The image shown below contains a graph of Z angular velocity vs. time from data produced by the PocketLab app. The graph was obtained by importing data from the PocketLab app into Logger Pro, an exceptional educational scientific analysis software from Vernier Software & Technology (vernier.com). The statistical analysis capability of Logger Pro is used to obtain mean angular velocity for each of the voltage steps during the experiment. This is an extremely useful capability as the angular acceleration does vary a fair amount at each step level. For example, the graph shows that the mean Z angular velocity for the second voltage step was 32.59 degrees/s. The step nature of the Logger Pro chart is a result of the voltage being increased to a new level after a few laps have been made by the train at a given voltage.

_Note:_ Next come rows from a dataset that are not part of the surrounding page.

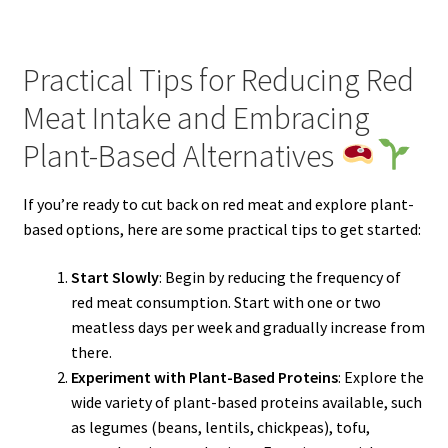
Practical Tips for Reducing Red
Meat Intake and Embracing
Plant-Based Alternatives
If you’re ready to cut back on red meat and explore plant-
based options, here are some practical tips to get started:
Start Slowly
: Begin by reducing the frequency of
red meat consumption. Start with one or two
meatless days per week and gradually increase from
there.
Experiment with Plant-Based Proteins
: Explore the
wide variety of plant-based proteins available, such
as legumes (beans, lentils, chickpeas), tofu,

The Microsoft Excel table below summarizes all of the raw data as well as come calculated columns containing power, period, speed, energy per lap, and efficiency. A copy of the Microsoft Excel file is attached so that you can look at the formulas used in these calcualted columns. Power is voltage times current (P= VI). Period is 360/angular velocity. Speed is 2*Pi*R / period. The energy per lap in W-s is power multiplied by period. Efficiency in Laps per W-s is the reciprocal of Energy per lap. Therefore, efficiency for our N-scale train is measured in laps per W-s. This is analogous to mpg for a traditional gas consuming car, or to miles per charge or miles per kWh for an EV.
The final task is to construct a graph of efficiency vs. speed. The Excel graph is shown in the figure below. The graph appears to have a parabolic shape suggesting that a quadratic might be appropriate. The efficiency starts off very low at low speeds, reaches a peak around 0.4 m/s, and then begins to drop at higher speeds. The value 0.9938 for the correlation coefficient indicates a very good fit of the quadratic to the data.
Questions for Students:
1. Why is the efficiency of the train so low at low speeds?
2. What are some possible explanations for the train's efficiency dropping after reaching the speed of peak efficiency?
3. Considering a moving automobile as an analogy, (1) What is the efficiency of a car when it is at rest in a traffic jam and why? (2) What factors reduce the efficiency of a typical car at very high speeds?